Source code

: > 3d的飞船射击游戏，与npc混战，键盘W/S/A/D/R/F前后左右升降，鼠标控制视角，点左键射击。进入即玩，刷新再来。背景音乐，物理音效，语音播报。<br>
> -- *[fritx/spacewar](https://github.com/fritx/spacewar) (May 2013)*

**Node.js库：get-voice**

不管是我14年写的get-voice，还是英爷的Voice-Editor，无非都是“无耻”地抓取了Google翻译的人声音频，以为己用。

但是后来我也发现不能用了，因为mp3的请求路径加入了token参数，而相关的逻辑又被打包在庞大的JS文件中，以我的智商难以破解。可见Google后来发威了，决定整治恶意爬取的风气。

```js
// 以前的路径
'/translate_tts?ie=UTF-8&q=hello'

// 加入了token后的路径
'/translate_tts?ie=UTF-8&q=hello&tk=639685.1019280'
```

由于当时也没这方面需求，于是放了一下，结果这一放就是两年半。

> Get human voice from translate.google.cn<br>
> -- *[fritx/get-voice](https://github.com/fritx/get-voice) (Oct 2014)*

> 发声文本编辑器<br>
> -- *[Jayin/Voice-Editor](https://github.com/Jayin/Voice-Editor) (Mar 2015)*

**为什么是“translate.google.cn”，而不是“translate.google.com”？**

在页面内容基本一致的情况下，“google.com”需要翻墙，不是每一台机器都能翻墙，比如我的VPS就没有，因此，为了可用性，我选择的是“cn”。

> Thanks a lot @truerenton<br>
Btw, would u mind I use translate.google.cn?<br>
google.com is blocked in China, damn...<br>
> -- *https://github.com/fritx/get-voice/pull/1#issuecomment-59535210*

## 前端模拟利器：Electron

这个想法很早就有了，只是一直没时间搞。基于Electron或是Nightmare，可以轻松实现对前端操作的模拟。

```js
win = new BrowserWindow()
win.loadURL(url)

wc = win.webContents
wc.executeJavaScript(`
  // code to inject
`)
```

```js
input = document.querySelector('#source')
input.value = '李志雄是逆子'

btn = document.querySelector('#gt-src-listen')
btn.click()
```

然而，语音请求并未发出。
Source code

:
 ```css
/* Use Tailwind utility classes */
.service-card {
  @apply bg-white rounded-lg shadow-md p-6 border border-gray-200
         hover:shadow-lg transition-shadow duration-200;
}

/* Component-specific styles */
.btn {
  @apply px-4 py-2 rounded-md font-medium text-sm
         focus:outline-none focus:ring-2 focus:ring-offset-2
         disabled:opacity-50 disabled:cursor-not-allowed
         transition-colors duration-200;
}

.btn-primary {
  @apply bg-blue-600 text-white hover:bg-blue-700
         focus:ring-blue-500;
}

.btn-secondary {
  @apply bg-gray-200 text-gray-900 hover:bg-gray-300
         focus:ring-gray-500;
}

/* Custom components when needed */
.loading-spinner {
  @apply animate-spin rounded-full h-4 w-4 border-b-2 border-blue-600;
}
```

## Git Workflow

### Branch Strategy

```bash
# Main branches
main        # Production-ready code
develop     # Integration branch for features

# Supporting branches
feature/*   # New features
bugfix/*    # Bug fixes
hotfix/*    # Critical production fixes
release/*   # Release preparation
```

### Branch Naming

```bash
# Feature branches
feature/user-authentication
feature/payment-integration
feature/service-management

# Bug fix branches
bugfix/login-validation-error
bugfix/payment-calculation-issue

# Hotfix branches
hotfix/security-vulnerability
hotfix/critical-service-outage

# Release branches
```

========

▸ Instructions to follow: Return each full line of the entries that contains the word "features".

▸ Reply to the task:
develop     # Integration branch for features
feature/*   # New features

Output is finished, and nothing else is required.